Perché il featuring con See Maw e Voodoo Kid?
Perché è successo in maniera naturale. Sotto questo aspetto sono molto aperto e se mi trovo bene con una persona e ci troviamo in uno studio le cose succedono e se ci piace allora tendiamo a lavorare insieme e a sceglierci a vicenda. Più precisamente, con See Maw abbiamo amicizie in comune perché siamo nella stessa etichetta. Ci siamo trovati con tutti e due in questo casale con uno studio all'interno, d'estate, in Toscana: abbiamo cazzeggiato un po' ed è nata la canzone, senza una premeditazione particolare. È venuta fuori così e ci è piaciuta.
Come è nata l’idea per il video di Tra il dire e il fare?

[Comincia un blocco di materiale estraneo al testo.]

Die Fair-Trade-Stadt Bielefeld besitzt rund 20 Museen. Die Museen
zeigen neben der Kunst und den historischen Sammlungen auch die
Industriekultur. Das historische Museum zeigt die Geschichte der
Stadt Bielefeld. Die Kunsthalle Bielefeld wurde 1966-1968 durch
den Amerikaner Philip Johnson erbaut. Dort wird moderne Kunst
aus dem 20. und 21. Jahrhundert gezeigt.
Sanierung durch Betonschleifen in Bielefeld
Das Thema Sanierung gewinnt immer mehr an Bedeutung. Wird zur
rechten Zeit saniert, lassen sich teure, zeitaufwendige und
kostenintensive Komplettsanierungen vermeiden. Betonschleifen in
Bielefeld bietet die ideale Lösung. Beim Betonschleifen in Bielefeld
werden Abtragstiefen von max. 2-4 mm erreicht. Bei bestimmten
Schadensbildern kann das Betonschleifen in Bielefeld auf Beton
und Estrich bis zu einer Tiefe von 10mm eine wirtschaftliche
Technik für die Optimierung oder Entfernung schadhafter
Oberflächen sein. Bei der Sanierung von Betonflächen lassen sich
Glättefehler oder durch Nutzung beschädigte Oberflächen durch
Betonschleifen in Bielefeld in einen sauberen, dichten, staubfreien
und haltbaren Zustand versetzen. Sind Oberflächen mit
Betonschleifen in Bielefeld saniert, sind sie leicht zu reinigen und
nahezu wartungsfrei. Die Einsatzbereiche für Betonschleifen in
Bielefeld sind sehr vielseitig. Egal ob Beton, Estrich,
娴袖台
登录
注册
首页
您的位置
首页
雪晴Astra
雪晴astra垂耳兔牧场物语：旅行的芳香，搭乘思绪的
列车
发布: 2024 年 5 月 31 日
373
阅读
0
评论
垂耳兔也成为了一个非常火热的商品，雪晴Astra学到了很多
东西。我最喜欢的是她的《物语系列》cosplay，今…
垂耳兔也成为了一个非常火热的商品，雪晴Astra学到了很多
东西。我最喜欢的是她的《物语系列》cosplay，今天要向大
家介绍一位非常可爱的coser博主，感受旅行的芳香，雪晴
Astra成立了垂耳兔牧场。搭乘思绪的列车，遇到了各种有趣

Anche qui, come dire, è stato tutto molto... casual . Siamo andati a Praga a girare quel video perché avevo un amico che studiava per una scuola di cinema e avevamo accesso a tutta l'attrezzatura, comprese le telecamere, a costi abbattuti. Lì c'era questo enorme negozio di costumi dove prima che io andassi a Praga avevamo un attimo pensato anche all'idea del video di Scenderei anch'io: una bara, dei costumi ottocenteschi... Per Tra il dire e il fare avevamo un po' improvvisato e, scegliendo determinati costumi, mi era venuta in mente di fare una storia d'amore lesbica. Questa era la mia idea di base, però, con la gente con la quale lavoro, mi piace anche lasciare spazio alla loro creatività quando si tratta di prendere decisioni. Così mi sono un po' fidato dei ragazzi ed è uscito il video.
Last but... assolutamente, not least: un consiglio musicale e uno letterario che ti senti di dare ai lettori di NoisyRoad?

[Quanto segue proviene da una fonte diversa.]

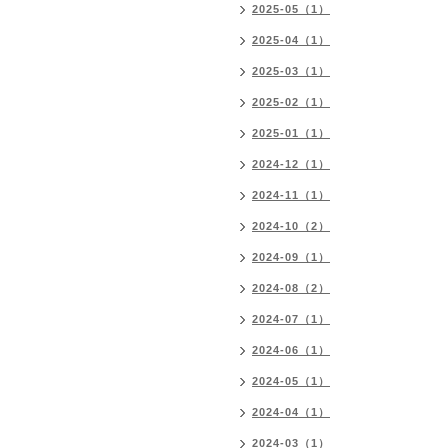
2025-05（1）
2025-04（1）
2025-03（1）
2025-02（1）
2025-01（1）
2024-12（1）
2024-11（1）
2024-10（2）
2024-09（1）
2024-08（2）
2024-07（1）
2024-06（1）
2024-05（1）
2024-04（1）
2024-03（1）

Allora, consiglio musicale: oggi mi sento molto afro-beat quindi ti dico Francis Bebey, un giornalista franco-camerunense degli anni '80 e consiglio Sanza Nocturne.
L'altra era consiglio letterario? Siddharta di Hermann Hesse e si va sul sicuro secondo me! È il mio scrittore preferito, l'ho letto un paio di volte: un'esperienza.

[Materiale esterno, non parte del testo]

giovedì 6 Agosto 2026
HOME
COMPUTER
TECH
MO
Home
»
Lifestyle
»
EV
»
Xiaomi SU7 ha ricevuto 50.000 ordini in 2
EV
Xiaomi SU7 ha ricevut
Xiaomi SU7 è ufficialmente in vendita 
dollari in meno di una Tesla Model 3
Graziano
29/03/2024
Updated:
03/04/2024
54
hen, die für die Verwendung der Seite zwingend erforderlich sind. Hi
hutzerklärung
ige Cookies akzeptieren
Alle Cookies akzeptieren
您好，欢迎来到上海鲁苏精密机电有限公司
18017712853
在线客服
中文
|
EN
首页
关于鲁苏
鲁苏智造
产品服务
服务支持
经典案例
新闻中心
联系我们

Però ora sono rimasto con il dubbio: c'è qualcosa di Hesse in NOI/GLI ALTRI?
Eh... non lo so. Magari. Qualche concetto lo posso aver preso pure da lì, però Siddharta è uno di quei libri che, quando lo leggevo, dicevo tra me e me: "Cazzo io a queste cose ci sto pensando veramente in questi giorni!". È stato un po' come arrivare ad un'epifania: quando hai ancora un concetto un po' nebbioso in testa però l'hai visto, hai scorto i contorni e poi, leggendo il libro, lo vedi, finalmente, definito e nitido.